By Anthony Harrup


U.S. crude-oil inventories fell more than expected last week, while stocks of gasoline and diesel continued to rise, according to data released Thursday by the Energy Information Administration.

Commercial crude-oil stocks excluding the Strategic Petroleum Reserve fell by 2.5 million barrels to 429.9 million barrels, in the week ended Jan. 12, and were about 3% below the five-year average for the time of year, the EIA said. Analysts surveyed by The Wall Street Journal had predicted crude stockpiles would fall by 900,000 barrels.

Storage in the SPR rose by 596,000 barrels to 355.6 million barrels, the EIA said.

Oil stored at Cushing, Okla., the Nymex delivery hub, fell by 2.1 million barrels to 32.1 million barrels.

Refineries reduced their capacity use to 92.6% from 92.9% the week before. Expectations were for refinery runs to fall by 0.6 percentage point.

U.S. crude-oil production rose by 100,000 barrels a day to 13.3 million barrels a day, while imports were up 1.2 million barrels a day at 7.42 million barrels a day and exports increased by 1.7 million barrels a day to little over 5 million barrels a day, the EIA said.

Crude futures extended gains following the inventories report, with West Texas Intermediate for February delivery up 2.1% at $74.10 a barrel, and the March contract for international benchmark Brent up 1.5% at $79.07 a barrel.

Earlier Thursday, the International Energy Agency said it expects global oil demand to grow by 1.2 million barrels a day this year, up from 1.1 million barrels a day forecast in its December report but less than the 1.5 million barrels-a-day increase it sees for this year's oil supply.
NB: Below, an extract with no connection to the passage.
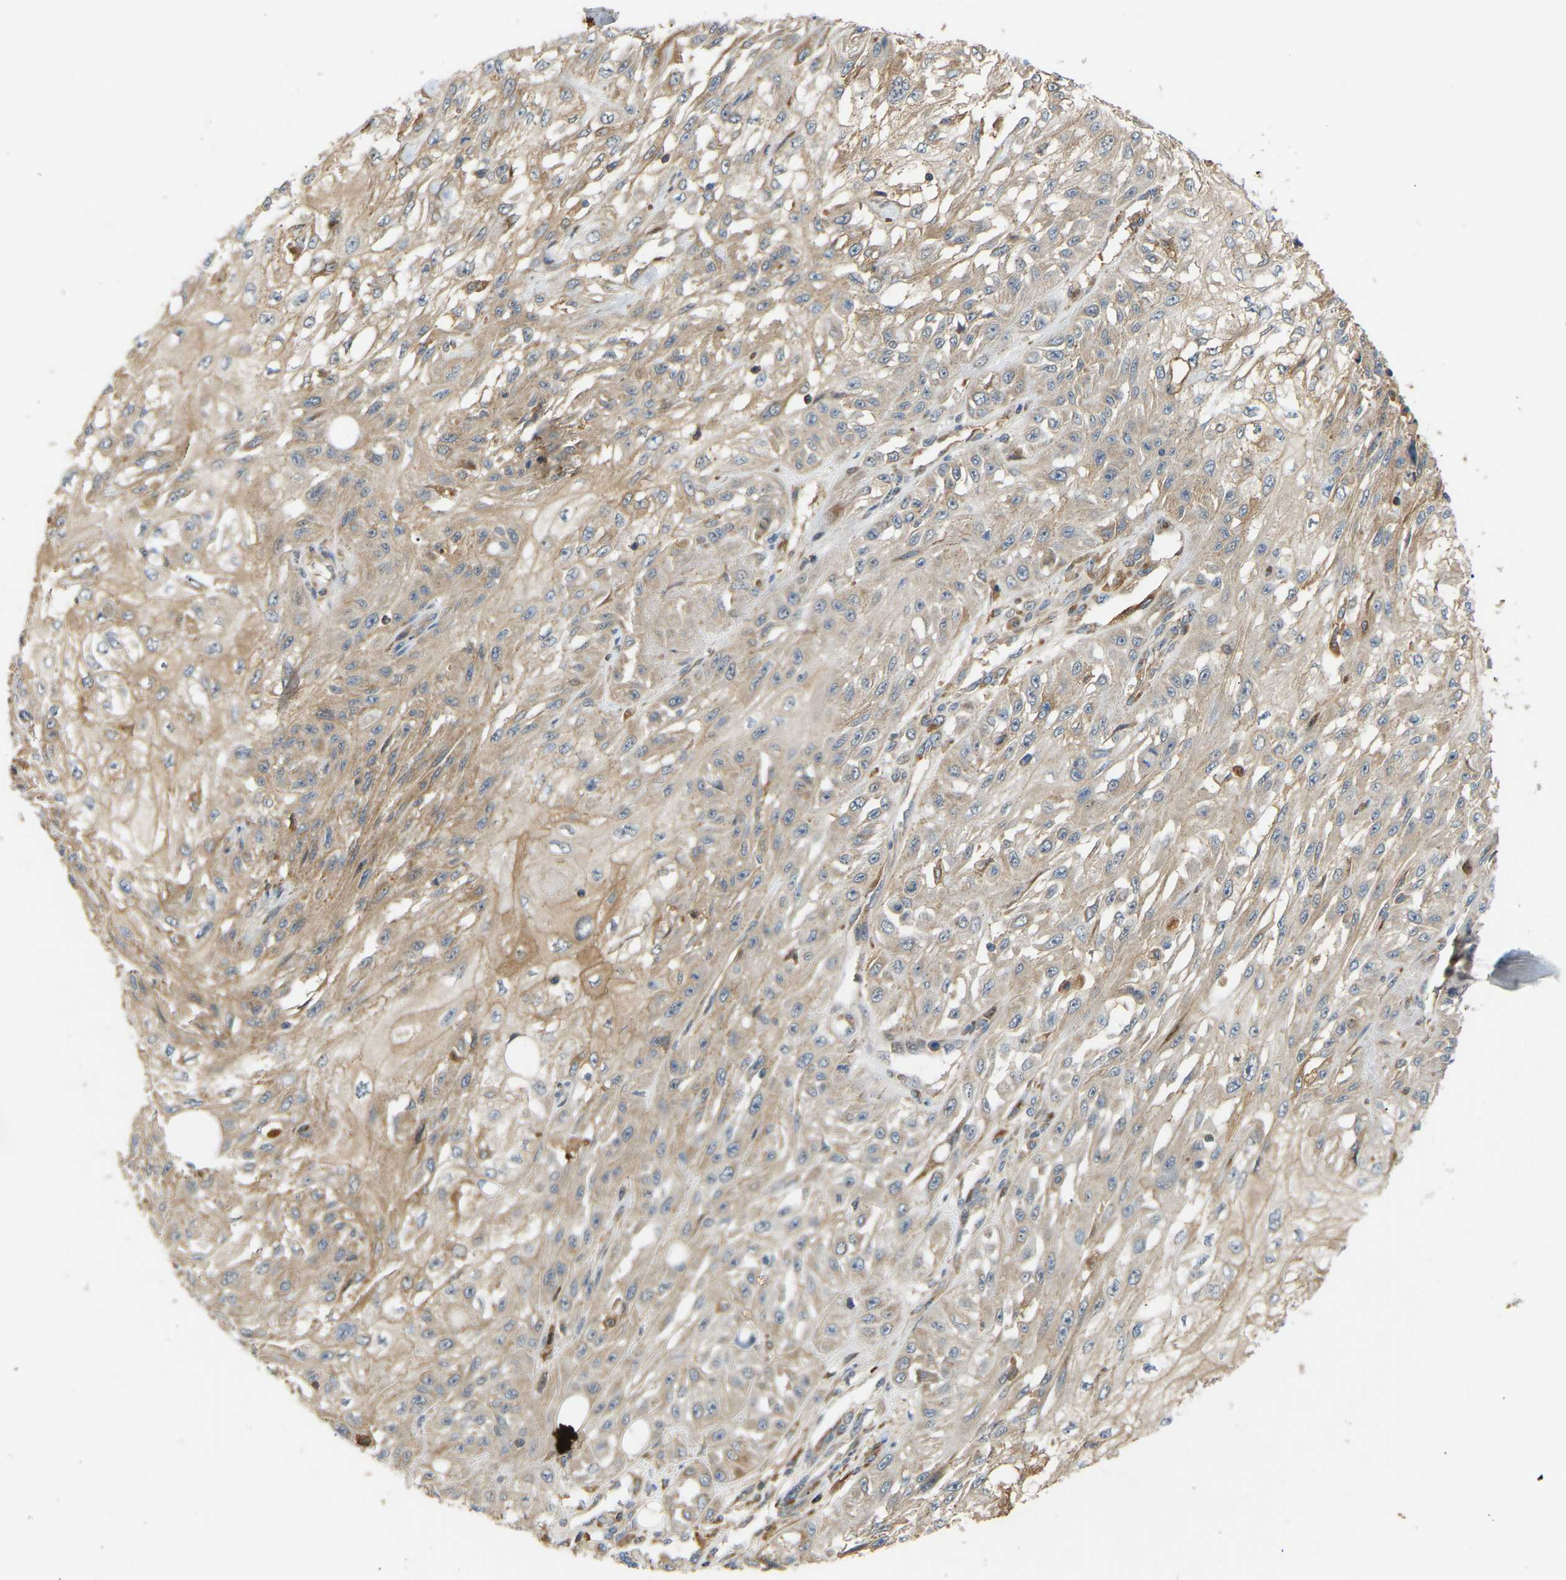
{"staining": {"intensity": "weak", "quantity": "25%-75%", "location": "cytoplasmic/membranous"}, "tissue": "skin cancer", "cell_type": "Tumor cells", "image_type": "cancer", "snomed": [{"axis": "morphology", "description": "Squamous cell carcinoma, NOS"}, {"axis": "morphology", "description": "Squamous cell carcinoma, metastatic, NOS"}, {"axis": "topography", "description": "Skin"}, {"axis": "topography", "description": "Lymph node"}], "caption": "IHC photomicrograph of skin squamous cell carcinoma stained for a protein (brown), which displays low levels of weak cytoplasmic/membranous staining in about 25%-75% of tumor cells.", "gene": "PTCD1", "patient": {"sex": "male", "age": 75}}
The drop in crude-oil inventories after the American Petroleum Institute on Wednesday had reported a build for last week "caught traders off balance," said Dennis Kissler, senior vice president at BOK Financial. The draw on crude stocks at Cushing was positive for oil, while builds in product inventories are expected at this time of year and "not really that negative to the market," he added.

U.S. gasoline stocks rose by 3.1 million barrels last week to 248.1 million against expectations of a 2.5 million-barrel build in the Journal survey. Gasoline inventories are slightly above the five-year average, the EIA said.
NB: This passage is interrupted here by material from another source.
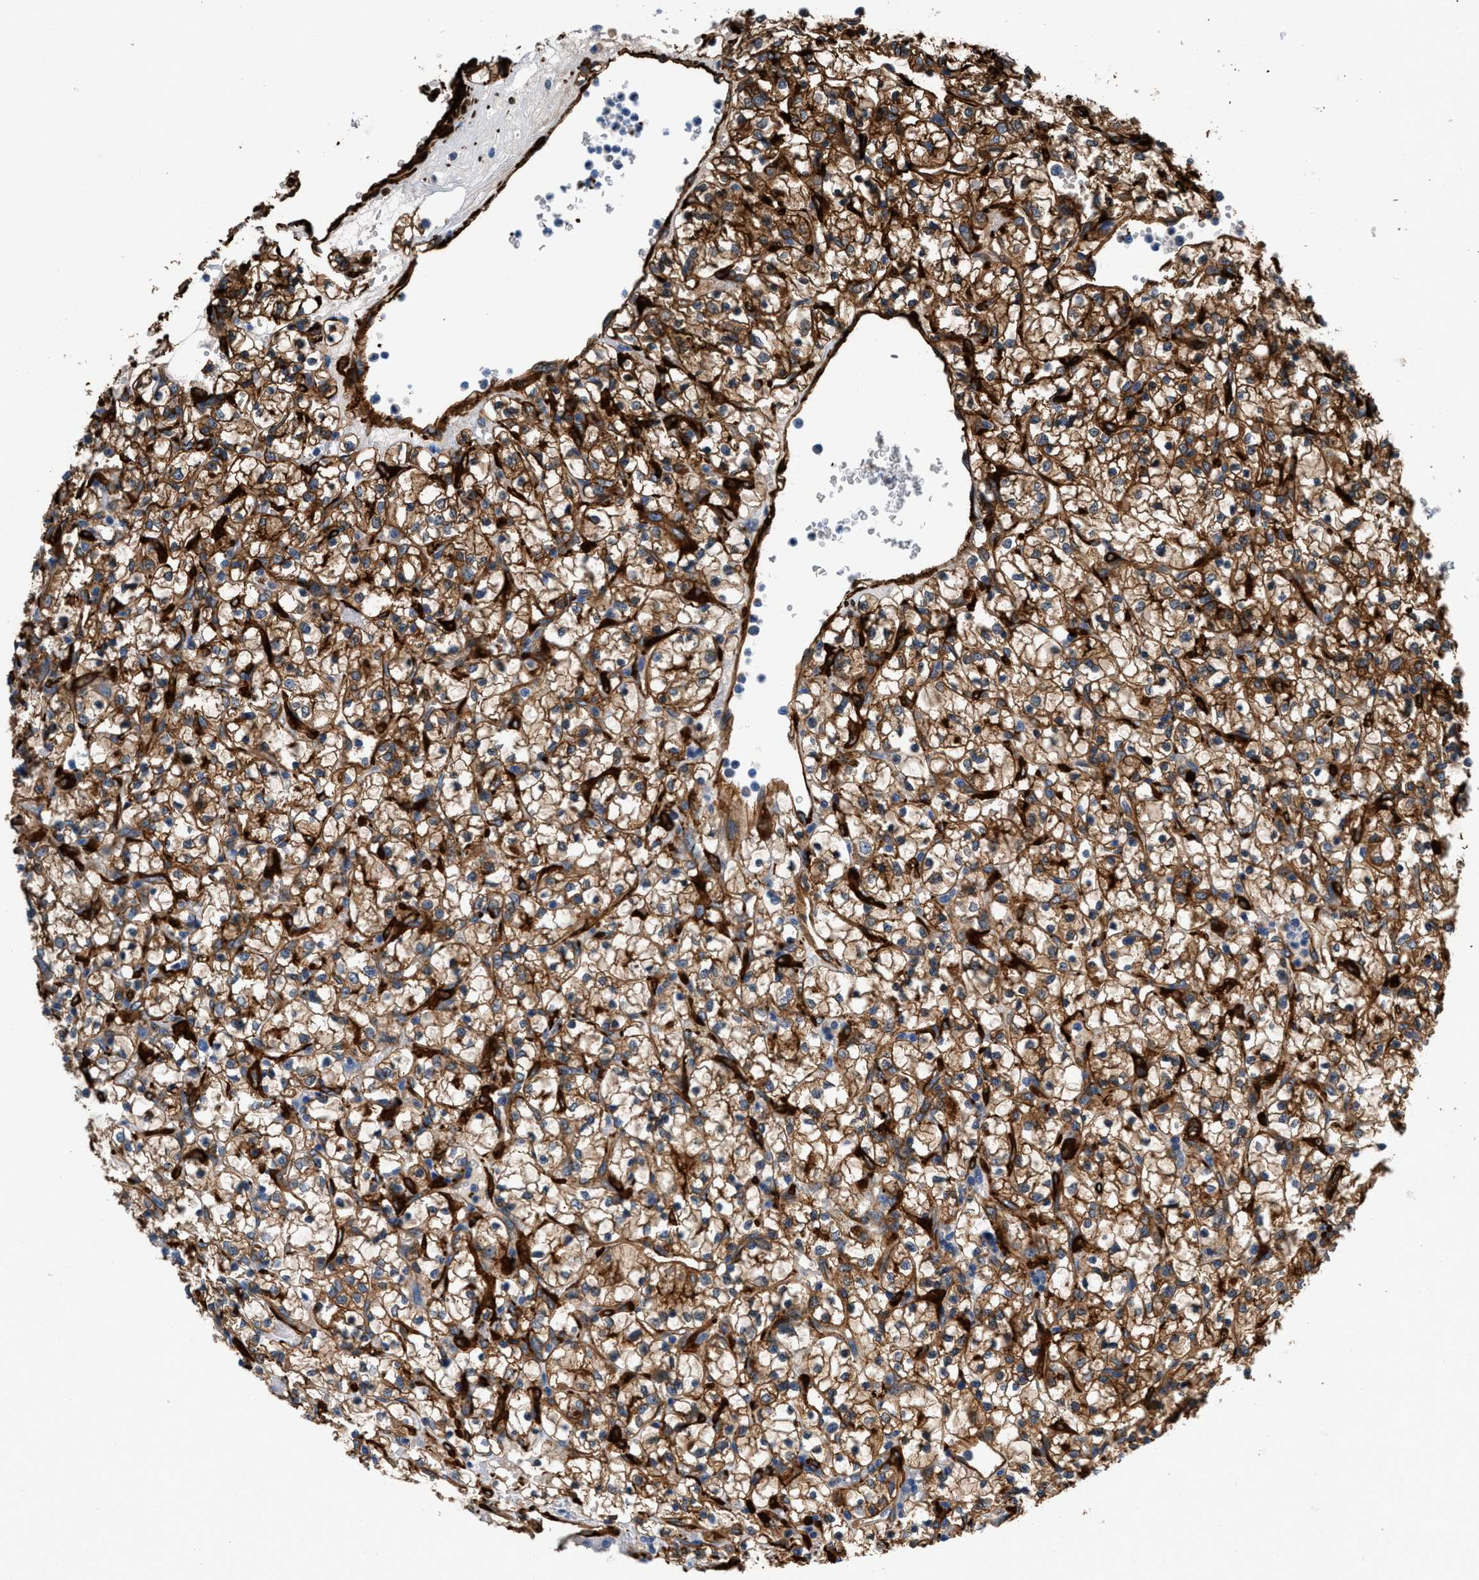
{"staining": {"intensity": "moderate", "quantity": ">75%", "location": "cytoplasmic/membranous"}, "tissue": "renal cancer", "cell_type": "Tumor cells", "image_type": "cancer", "snomed": [{"axis": "morphology", "description": "Adenocarcinoma, NOS"}, {"axis": "topography", "description": "Kidney"}], "caption": "Immunohistochemical staining of renal cancer (adenocarcinoma) shows medium levels of moderate cytoplasmic/membranous expression in approximately >75% of tumor cells.", "gene": "CALD1", "patient": {"sex": "female", "age": 69}}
Gasoline production fell by 291,000 barrels a day to 9.4 million barrels a day, while gasoline demand was steady at 8.3 million barrels a day.
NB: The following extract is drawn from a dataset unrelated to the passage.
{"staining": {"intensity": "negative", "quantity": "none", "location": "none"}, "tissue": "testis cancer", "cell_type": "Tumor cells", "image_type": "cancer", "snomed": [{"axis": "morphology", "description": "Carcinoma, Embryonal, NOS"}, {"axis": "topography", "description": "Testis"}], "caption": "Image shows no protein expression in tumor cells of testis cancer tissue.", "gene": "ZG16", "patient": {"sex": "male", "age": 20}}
Distillate stocks, mostly diesel fuel, increased by 2.4 million barrels to 134.8 million barrels and are around 3% below the five-year average. Expectations were for a distillate stock build of 600,000 barrels. Demand for distillate fuels rose by 213,000 barrels a day to 3.6 million barrels a day, while production fell by 265,000 barrels a day to 4.9 million barrels a day.


 
Change in U.S. oil inventories for the week ended Jan. 12: 
 
                   Crude       Gasoline      Distillates         Refinery Use 
EIA data:          -2.5           3.1            2.4                 -0.3 
Forecast:          -0.9           2.5            0.6                 -0.6 
 

Note: Numbers in millions of barrels, with the exception of refinery use, which is in percentage points.